Hi Fabian -

Thank you for your interest in CodeDB2 and all the praise even though 
development has just started ;-).

1) Do you have any plans yet for doing distributed development with
that (distributed as in several deployments)? On a single site, I
expect the workflow to be similar to the one in ENVY/Developer.

Yes, we do have plans for distributed development. We never really oriented on 
ENVY/Developer but after reading those ideas, some are similar to what we have 
in mind.
Maybe this answer will be to technically but basically we want to change our 
numeric version numbers to hashed the way they are used in GIT. Doing this 
should make distributed development possible. We also want to use CouchDB 
replication as good as possible, meaning that synchronization should be easy 
and with fine-granular "code objects"** there should be less need of 
merging/manual conflict resolution.

2) Will there be a package format and if so, how can these be shared?

Right now we did not think of explicit packages, however we will have change 
sets and modules (in a way similar concepts) that will be shared.

Then, I saw that you, Marko, put a description of document schemas in
the wiki 
(http://lively-kernel.org/repository/webwerkstatt/projects/CodeDB2/info_documents.xhtml).
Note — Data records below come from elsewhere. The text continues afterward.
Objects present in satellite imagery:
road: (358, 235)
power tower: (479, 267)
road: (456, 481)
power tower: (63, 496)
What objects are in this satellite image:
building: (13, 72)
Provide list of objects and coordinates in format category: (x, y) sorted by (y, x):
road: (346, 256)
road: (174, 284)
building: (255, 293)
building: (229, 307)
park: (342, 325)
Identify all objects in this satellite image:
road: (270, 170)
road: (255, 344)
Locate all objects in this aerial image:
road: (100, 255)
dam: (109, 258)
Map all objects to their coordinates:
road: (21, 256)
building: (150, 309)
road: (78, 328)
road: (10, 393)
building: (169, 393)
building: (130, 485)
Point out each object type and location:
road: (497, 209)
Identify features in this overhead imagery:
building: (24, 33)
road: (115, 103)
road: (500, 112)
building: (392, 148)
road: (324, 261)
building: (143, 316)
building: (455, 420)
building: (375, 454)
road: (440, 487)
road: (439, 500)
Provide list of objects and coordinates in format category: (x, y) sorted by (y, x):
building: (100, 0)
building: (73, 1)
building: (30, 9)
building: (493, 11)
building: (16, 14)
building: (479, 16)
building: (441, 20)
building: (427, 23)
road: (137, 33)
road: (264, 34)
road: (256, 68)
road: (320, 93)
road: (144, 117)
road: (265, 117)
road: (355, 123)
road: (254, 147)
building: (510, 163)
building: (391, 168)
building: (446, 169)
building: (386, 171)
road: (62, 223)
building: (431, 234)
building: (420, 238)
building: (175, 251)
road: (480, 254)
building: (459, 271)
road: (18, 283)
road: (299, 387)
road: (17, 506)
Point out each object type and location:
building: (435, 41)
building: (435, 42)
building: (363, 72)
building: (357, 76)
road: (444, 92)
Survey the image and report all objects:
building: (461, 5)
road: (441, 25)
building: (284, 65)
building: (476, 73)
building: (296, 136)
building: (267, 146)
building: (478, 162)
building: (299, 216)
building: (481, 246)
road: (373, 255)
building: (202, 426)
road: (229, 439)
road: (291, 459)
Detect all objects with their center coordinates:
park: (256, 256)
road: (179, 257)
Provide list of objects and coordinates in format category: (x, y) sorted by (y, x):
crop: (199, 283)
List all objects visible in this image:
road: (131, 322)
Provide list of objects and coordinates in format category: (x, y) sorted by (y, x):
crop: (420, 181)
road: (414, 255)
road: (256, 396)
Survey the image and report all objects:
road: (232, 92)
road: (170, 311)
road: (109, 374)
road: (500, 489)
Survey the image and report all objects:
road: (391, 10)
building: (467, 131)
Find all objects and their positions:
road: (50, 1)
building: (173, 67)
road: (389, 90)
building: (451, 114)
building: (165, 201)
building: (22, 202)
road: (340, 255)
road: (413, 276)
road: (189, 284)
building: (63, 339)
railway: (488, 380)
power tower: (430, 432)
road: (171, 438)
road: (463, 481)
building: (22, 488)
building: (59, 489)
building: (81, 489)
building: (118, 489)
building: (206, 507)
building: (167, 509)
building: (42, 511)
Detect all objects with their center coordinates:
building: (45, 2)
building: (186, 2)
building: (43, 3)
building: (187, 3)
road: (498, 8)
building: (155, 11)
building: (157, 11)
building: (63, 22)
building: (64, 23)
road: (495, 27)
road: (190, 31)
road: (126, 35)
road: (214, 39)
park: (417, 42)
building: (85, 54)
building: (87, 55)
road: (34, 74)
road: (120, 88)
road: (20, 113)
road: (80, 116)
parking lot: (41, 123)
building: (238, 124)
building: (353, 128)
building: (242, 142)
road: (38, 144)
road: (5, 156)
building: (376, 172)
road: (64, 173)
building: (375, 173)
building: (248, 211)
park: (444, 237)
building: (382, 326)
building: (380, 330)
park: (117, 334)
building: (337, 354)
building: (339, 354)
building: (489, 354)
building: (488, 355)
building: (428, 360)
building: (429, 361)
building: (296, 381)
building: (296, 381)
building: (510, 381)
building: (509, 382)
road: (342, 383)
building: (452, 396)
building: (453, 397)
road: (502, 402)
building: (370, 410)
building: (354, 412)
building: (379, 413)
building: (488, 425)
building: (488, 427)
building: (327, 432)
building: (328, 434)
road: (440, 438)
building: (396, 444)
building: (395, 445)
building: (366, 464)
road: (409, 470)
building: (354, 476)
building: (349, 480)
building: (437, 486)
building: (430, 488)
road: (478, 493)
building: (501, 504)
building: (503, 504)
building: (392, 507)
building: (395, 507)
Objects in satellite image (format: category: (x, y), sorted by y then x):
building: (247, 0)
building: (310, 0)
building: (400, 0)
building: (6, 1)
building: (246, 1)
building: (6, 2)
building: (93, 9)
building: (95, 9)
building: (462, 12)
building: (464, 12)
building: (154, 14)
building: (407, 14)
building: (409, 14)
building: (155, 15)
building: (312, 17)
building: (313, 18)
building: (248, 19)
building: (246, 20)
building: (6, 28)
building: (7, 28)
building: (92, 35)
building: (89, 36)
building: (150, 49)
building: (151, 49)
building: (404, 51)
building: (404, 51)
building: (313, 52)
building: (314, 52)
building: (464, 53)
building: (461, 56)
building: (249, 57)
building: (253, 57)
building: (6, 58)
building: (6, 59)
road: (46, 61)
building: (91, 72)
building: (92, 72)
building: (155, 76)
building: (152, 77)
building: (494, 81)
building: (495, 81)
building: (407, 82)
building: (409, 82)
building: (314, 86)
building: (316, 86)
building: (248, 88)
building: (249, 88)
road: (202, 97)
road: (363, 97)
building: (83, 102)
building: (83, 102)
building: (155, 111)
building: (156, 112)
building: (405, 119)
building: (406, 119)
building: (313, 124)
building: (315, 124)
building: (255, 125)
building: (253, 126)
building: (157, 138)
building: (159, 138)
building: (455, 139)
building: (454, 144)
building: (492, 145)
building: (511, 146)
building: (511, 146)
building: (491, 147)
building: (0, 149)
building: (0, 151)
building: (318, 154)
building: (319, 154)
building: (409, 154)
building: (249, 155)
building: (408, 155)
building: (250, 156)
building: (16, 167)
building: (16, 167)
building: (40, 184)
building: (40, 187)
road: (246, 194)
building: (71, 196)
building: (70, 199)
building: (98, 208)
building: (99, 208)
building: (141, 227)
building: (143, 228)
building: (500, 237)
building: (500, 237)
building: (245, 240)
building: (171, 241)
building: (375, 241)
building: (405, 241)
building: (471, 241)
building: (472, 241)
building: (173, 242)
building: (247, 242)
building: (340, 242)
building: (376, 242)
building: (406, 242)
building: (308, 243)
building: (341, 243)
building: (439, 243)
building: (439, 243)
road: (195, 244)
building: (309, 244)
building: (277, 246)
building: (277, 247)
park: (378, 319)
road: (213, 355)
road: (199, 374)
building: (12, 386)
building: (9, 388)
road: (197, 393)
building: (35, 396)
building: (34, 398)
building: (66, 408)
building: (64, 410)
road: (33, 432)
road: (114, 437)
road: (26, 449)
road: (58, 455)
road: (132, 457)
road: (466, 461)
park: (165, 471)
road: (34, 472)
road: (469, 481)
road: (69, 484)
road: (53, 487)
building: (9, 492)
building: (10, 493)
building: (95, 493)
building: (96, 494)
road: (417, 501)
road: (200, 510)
For a feature-list rather have a look at 
http://www.lively-kernel.org/repository/webwerkstatt/projects/CodeDB2/contents.xhtml.
It feels a little bit like we are moving towards "the second version syndrome" 
but as lets see what will make it into CodeDB2 and what will be CodeDB3 ;-). (I 
also consider CodeDB(1) to be a POC from our perspective right now...)

Now these schemas look structured enough to save them in a relational
database. I'm not indicating that this is a great idea, but you can
guess what company might be interested in that.

[...]

I'm wondering if you could easily put those objects into an RDBMS
(trivially, you could, but you sort of want to preserve the schema in
that case).

Well, it definitely is not :-p but those schemas are very "unstable" right now. 
There are still a lot of changes but we try to keep this document up-to-date.
What makes CouchDB (as database) so unique is that it is application server and 
database in one. So "obvious parts" of a world/part/module file can be omitted 
and Javascript/XHTML files can be created "on-the-fly" using CouchDB's Shows 
and Lists (http://wiki.apache.org/couchdb/Formatting_with_Show_and_List) while 
writing changes/code to the database really just contains the "clean" code.
But a Node.JS server might to the same after querying a RDBMS...

3) does CodeDB run completely inside CouchDB, and if so, what will the
interface look like? You'd probably POST these code entities to some
RESTful route (rather than posting complete files)?

You are putting/deleting/reading CouchDB documents via its RESTful api to 
manage "code objects"**.
When accessing modules, worlds, etc. for execution/loading, shows and lists 
will generate code that can be interpreted directly by a browser (meaning a 
well-formed Javascript file or (X)HTML page). Currently also the url patterns 
are still changing but rewriting will hopefully make everything look like the 
filesystem structure we have right now.

I hope this will give you a feeling of what is to come :-).

- Marko


** code objects are small units of source code. This can be a method, a class 
definition, a module description, etc.